Just a quick one for now: More people have been unable to get their rx’s.
Sacramento resident Randi Sanford, 50, who has cystic fibrosis, had to go without the antibiotic infusions she needed to fight an infection because the new Medicare prescription drug benefit would not cover the procedure when administered at home.
John Slack, 66, went to Kaiser Permanente’s hospital in San Rafael earlier this month to pick up nine prescriptions, including medications to fight rejection from a liver transplant. But the pharmacist told him he couldn’t get his drugs because he had been switched to a different health plan.
Patricia Franks, 69, of Gerber in Tehama County had to borrow blood pressure medication from a brother-in-law after her pharmacist refused to fill her prescriptions.
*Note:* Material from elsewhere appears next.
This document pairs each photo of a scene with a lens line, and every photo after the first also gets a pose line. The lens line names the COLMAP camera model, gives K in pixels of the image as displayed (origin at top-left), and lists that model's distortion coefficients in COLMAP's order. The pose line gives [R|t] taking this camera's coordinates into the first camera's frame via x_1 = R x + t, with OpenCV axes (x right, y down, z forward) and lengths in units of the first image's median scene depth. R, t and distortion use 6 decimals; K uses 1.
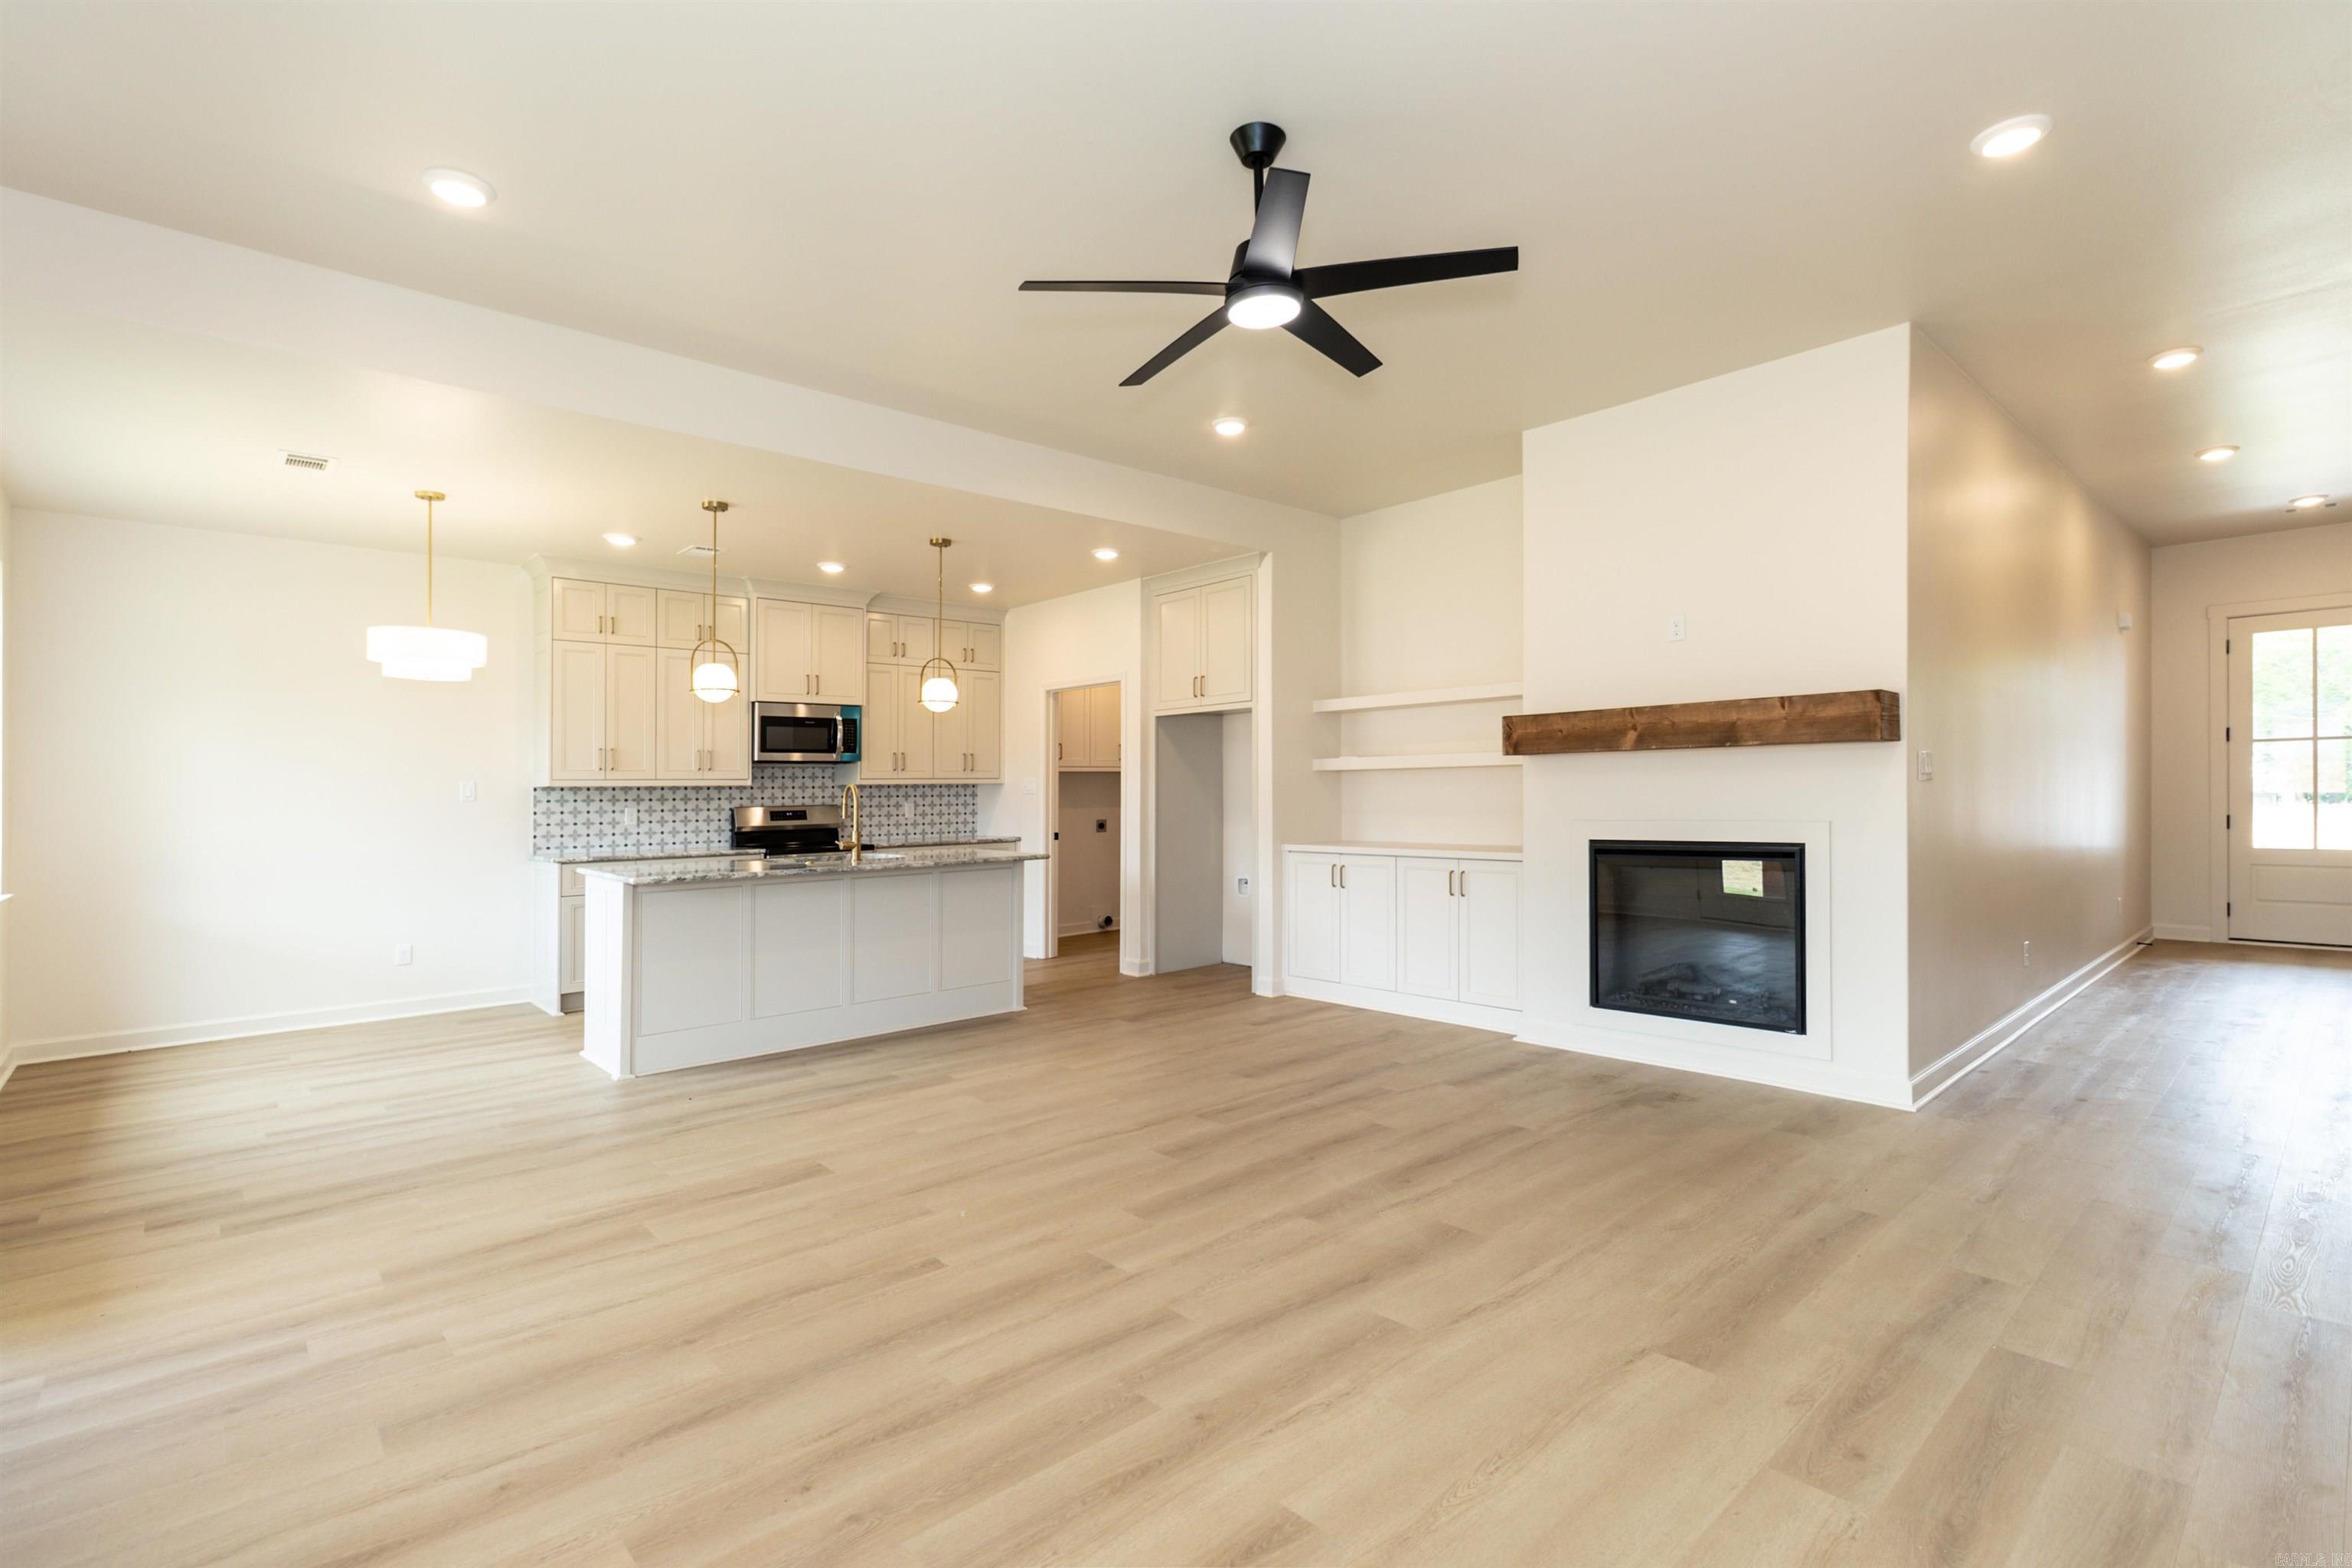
lens RADIAL K [[1085.8, 0, 1236.1], [0, 1085.8, 739.8], [0, 0, 1]] dist [0.005939, -0.000398]
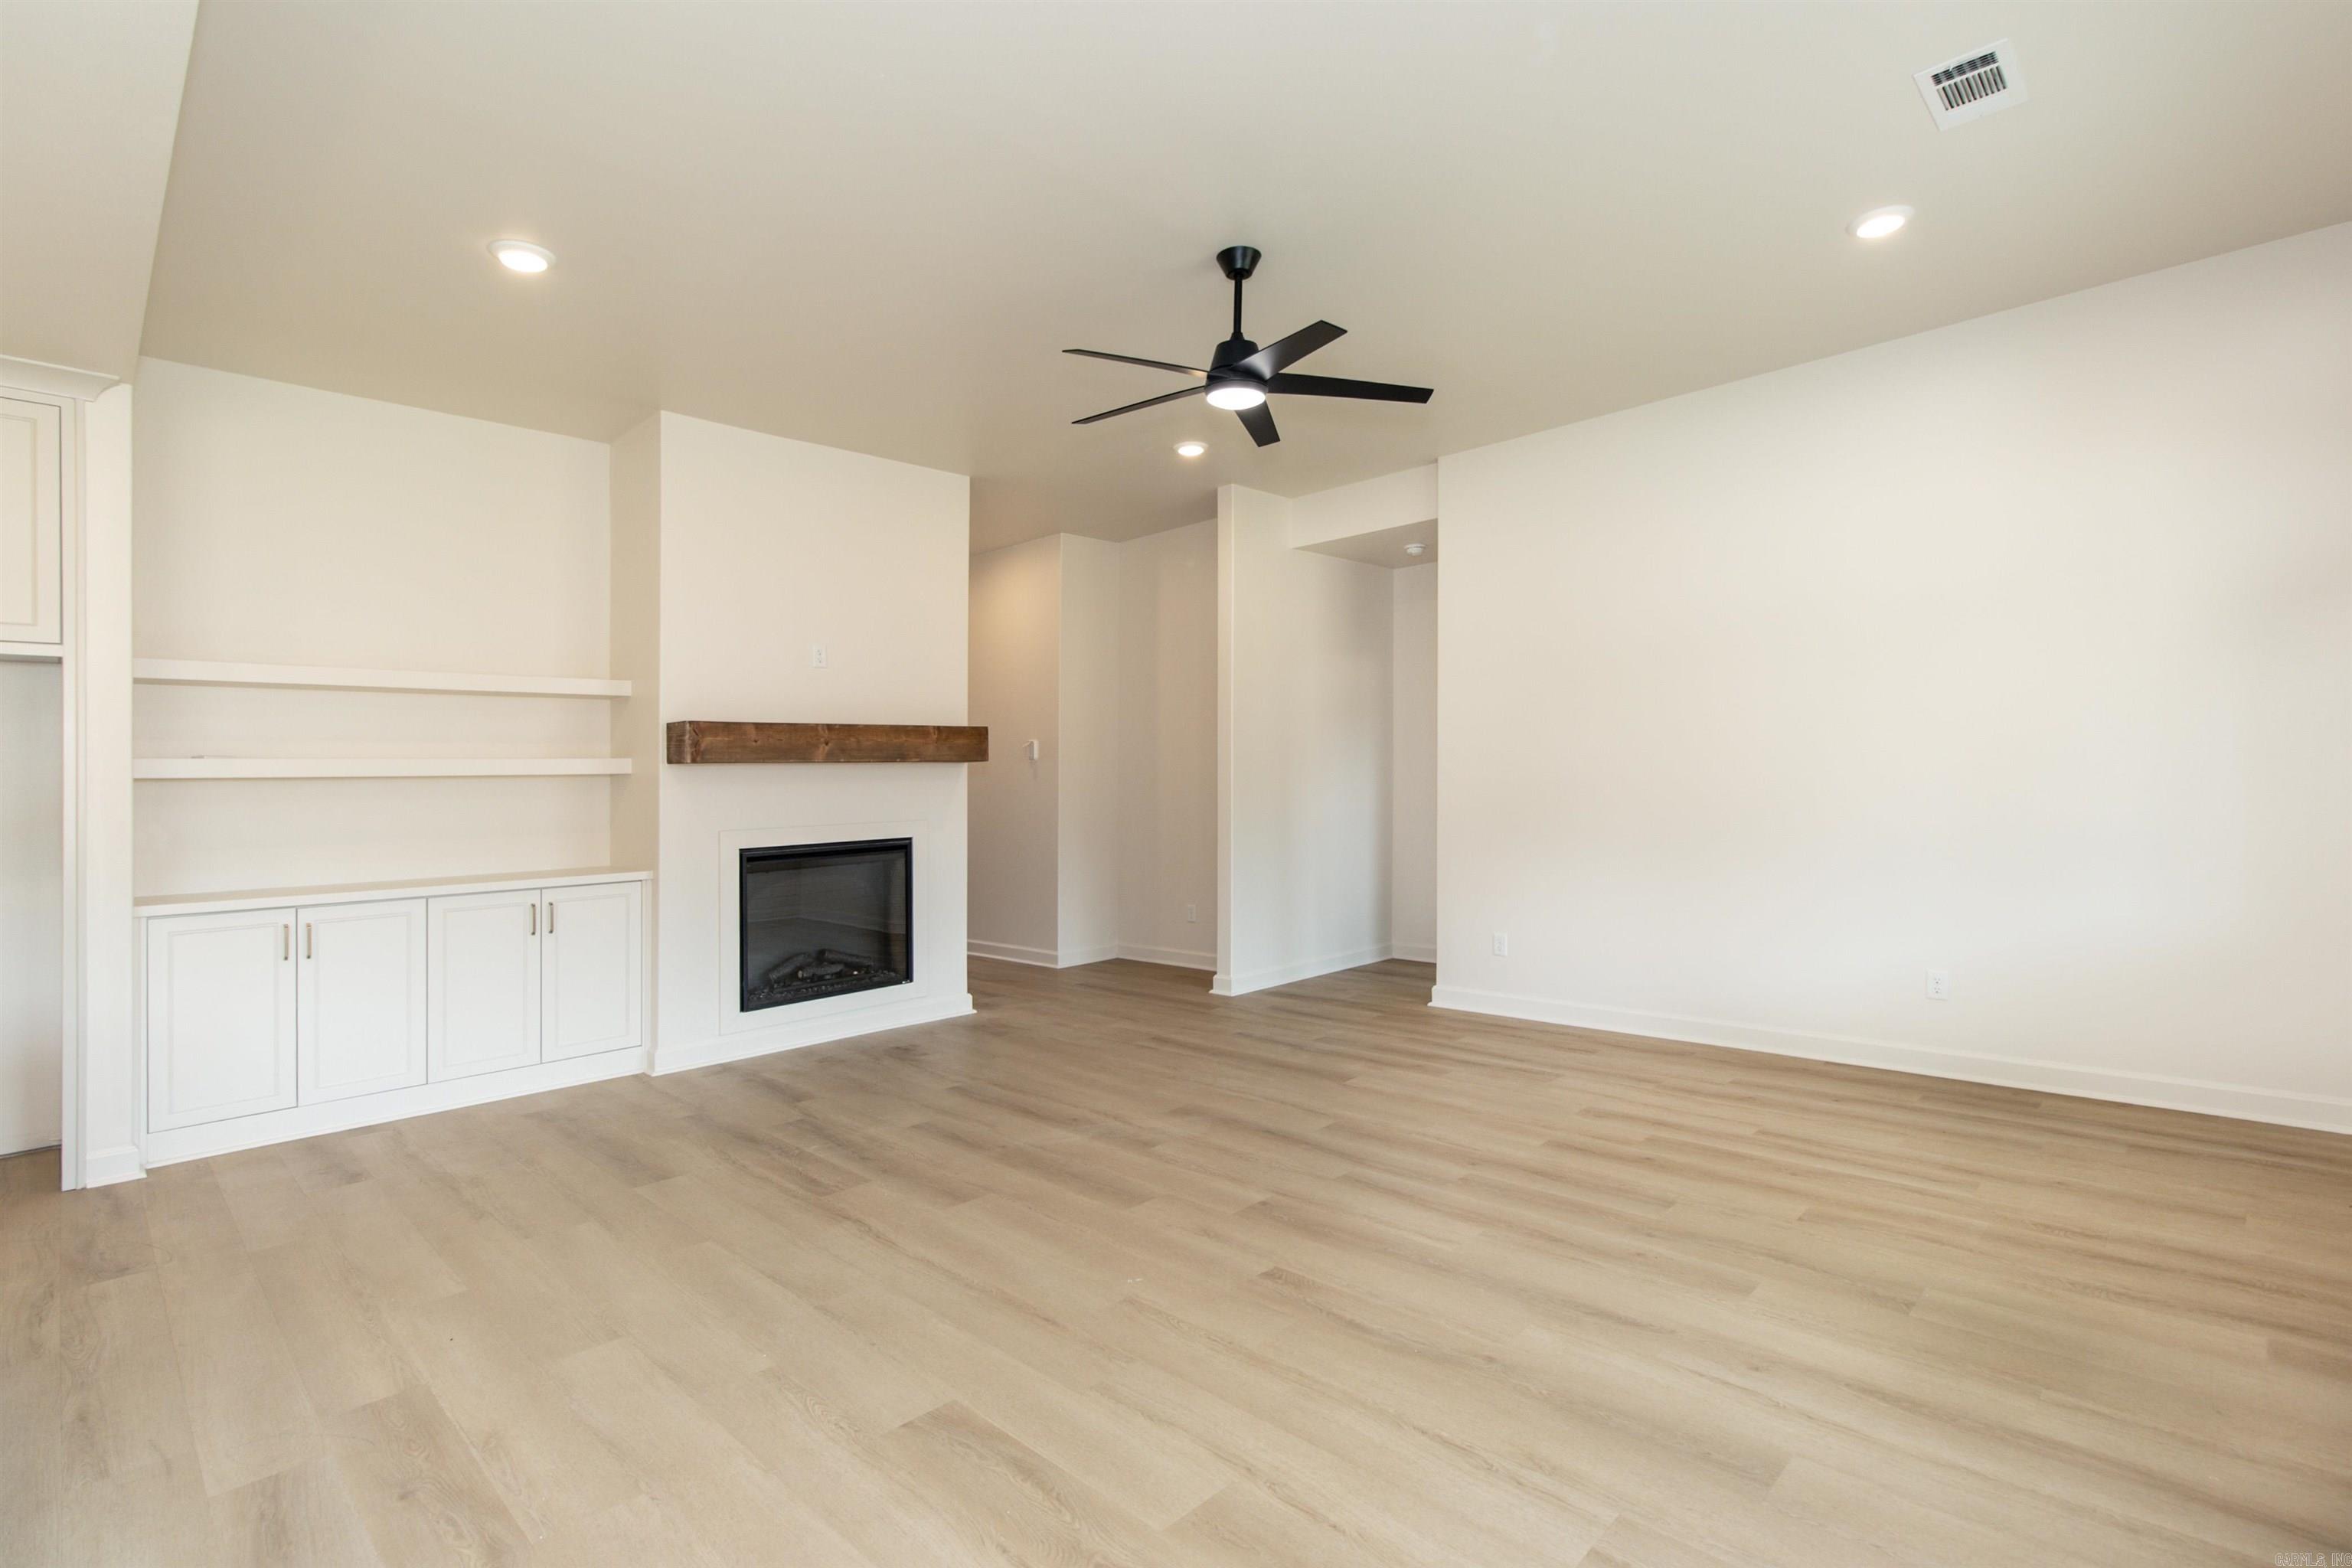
lens RADIAL K [[1085.8, 0, 1137.7], [0, 1085.8, 769.9], [0, 0, 1]] dist [0.005939, -0.000398]
pose [[-0.002481, 0.030199, 0.999541, -0.534558], [-0.021908, 0.999302, -0.030246, 0.031032], [-0.999757, -0.021973, -0.001818, 0.485844]]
San Francisco’s Johnny Wilson, 49, who is HIV-positive, had his medication only because he had laid in a three-month supply before the new program started. By the time he got his Medicare drug card, he was down to his last few pills.
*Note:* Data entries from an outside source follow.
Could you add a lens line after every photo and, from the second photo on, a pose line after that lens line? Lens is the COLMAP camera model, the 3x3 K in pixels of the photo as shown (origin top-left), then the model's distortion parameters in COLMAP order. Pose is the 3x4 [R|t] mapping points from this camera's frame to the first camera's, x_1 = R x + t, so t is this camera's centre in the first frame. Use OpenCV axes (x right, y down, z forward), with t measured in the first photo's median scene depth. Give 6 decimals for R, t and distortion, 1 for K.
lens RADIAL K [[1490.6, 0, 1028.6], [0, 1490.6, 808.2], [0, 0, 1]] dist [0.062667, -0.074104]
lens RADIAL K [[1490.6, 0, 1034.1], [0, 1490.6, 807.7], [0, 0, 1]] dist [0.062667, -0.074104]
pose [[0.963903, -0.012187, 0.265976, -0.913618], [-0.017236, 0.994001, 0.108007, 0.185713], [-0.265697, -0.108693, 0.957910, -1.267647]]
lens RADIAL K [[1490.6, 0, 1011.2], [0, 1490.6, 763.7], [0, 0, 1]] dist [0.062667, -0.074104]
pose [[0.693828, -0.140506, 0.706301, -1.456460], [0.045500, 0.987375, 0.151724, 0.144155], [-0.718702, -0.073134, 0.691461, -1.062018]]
All were eventually able to get their rx’x although they received conflicting/confusing information re: Medicare D and had to fight through a bureaucratic nightmare in order to do so. However, Slack, who also suffers from renal disease, had to be admitted to the hospital, where he received the necessary rx’s.
The overwhelming concensus is that most prefer the Medicaid sytem and wish to turn the calender back to December 31, as Medicaid was still in effect, as there is so much uncertainty re: next month and Medicare D.